The Israeli government, since October 7, has been referring to “Hamas/ISIS,” equating two Islamist militant organizations.
Kearns said she largely rejects that comparison, referring to ISIS by its Arabic name, Daesh.
“The only similarity between the two is how grotesque they are willing to act, that they are embracing fully the title of ‘terrorist’ and are proud to do so, but Hamas is a political Islamist, territorial-focused organization,” she said.
“Daesh was an apocalyptic global Takfiri Salafi jihadist organization. They are different. I understand why Israel wants to put the two of them together, but we have to be cautious when we do so, because it doesn’t actually help in the long-term.”
Kearns added that she regrets how Israel referred to its attack on Gaza as a “war,” rather than a “counter-terrorism operation.” She insisted, despite the immense toll Israel has inflicted upon the entire civilian population of Gaza, that “they are not at war with the people of Gaza.”
However, Israeli President Isaac Herzog, who used to lead Israel’s Labour Party, has suggested otherwise.
“It is an entire nation out there that is responsible,” Herzog said at an October 13 press conference. “It is not true this rhetoric about civilians not being aware, not involved.
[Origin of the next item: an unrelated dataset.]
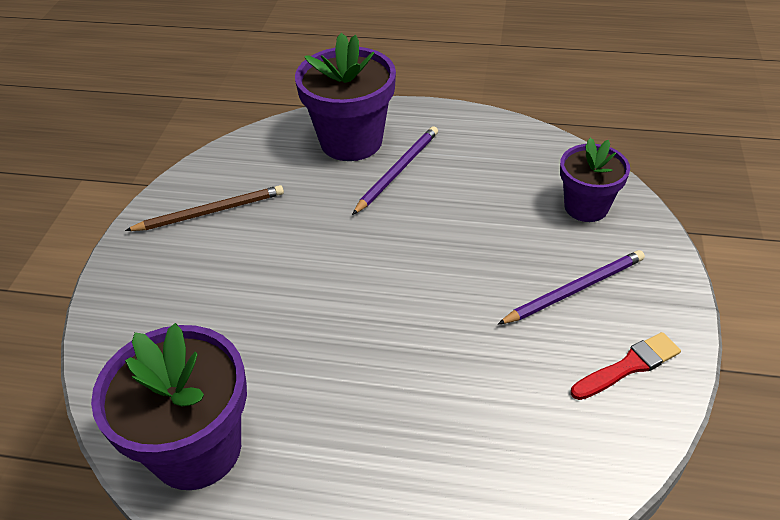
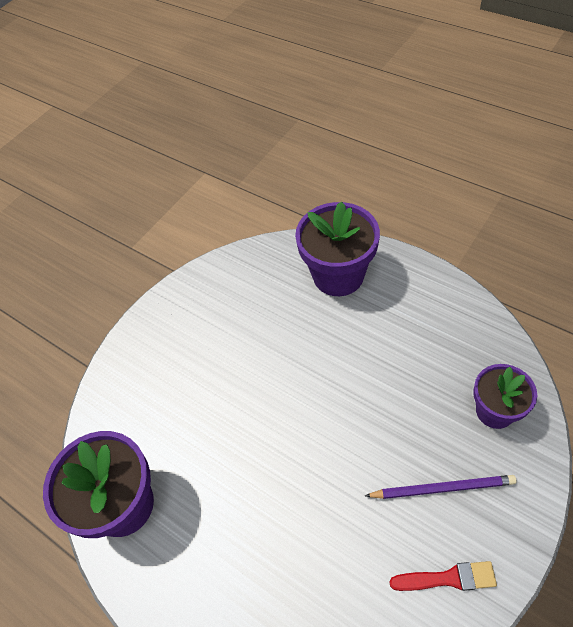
camera: 30 degrees right, 10 degrees up
(210, 212) = (211, 307): brown pencil -> none
(398, 171) = (360, 318): purple pencil -> none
It’s absolutely not true. They could have risen up. They could have fought against that evil regime which took over Gaza in a coup d’etat.”
Kearns said that, regardless, Israel should be conducting its war in a “more patient and calm manner” that avoids attacks on civilian infrastructure.
A Plea For Humanity
In the panel’s final remarks, Okail said the lessons of the Syrian Civil War and Israel’s previous attacks on Gaza demonstrate the necessity of a political, rather than purely military, solution to discord in the Middle East, noting how Syrian President Bashar al-Assad is still firmly in power 12 years after efforts to topple him began.
By refusing to find a political solution, she said, global powers ensure that death and destruction will continue.
“These are not numbers; these are people that are dying, but the cruel part about it is that they’re not just dying. They don’t know if they’re going to live the next day,” Okail said.
“We talk about people being killed. No, people are not being killed. There are people who are killing and we can stop it,” added Okail. “Just stop the killing.”
Jeremy Appel is an independent Edmonton-based journalist and the author of Kenneyism: Jason Kenney’s Pursuit of Power.